06:00 | 21/03/2021 Culture & Tourism
(VEN) - Those visiting the ancient town of Dong Van in Ha Giang Province on the Lunar New Year will hear the plaintive sounds of the Khen echoing over the mountains and forests along the Vietnam-China border emanating from the Mong Panpipe Festival.
The annual festival is aimed at preserving and promoting the unique traditional culture of the Mong people and attracting tourists to the region. One of its signature tunes is made by a Lao version of the bagpipes known as a Khen, a mouth organ whose pipes, usually made of bamboo, are connected with a small, hollowed-out hardwood reservoir into which air is blown.
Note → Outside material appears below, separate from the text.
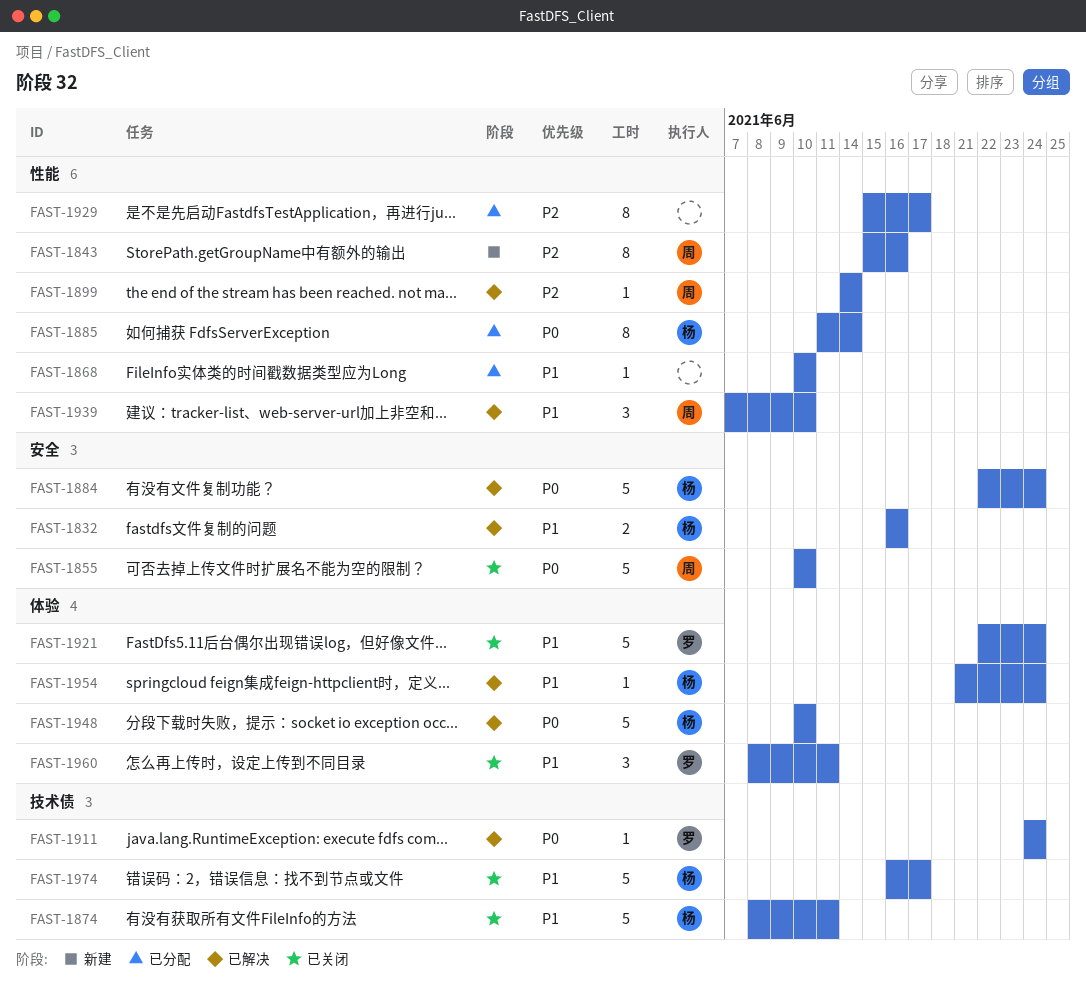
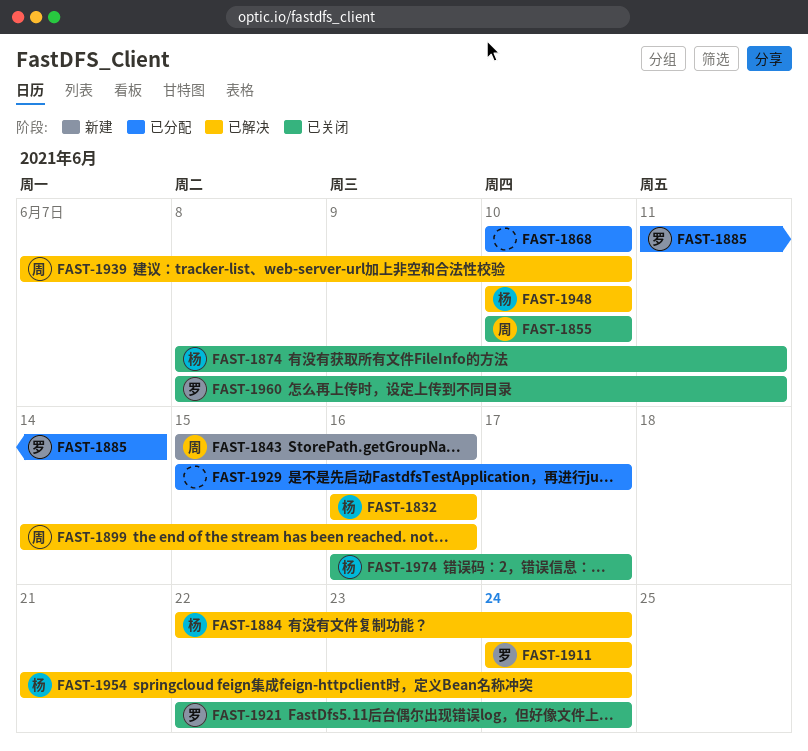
FAST-1885, owner: 杨 -> 罗
FAST-1899, due: Jun 14 -> Jun 16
The Mong people consider the Khen the most important instrument of their culture and religious life. At festivals or fairs, its sounds express the Mong men’s sentiments for the girls they love. It also expresses a sense of community, and nature, and is believed to enable contact with the world of the dead.
The Mong teach their boys to play the Khen, and as young men, these players perform in dance and music to show off their strength and skills.
Mong men who play the Khen and dance exceptionally well are honored by the villagers. At funeral ceremonies, the Khen talks to departed souls on behalf of the living. At a wedding party, the Khen conveys the parents’ messages to their daughter.
Despite societal changes, the Mong have preserved the Khen as the soul of their culture. Many Mong men continue to make Khen and transfer the techniques of making and performing Khen to the next generation.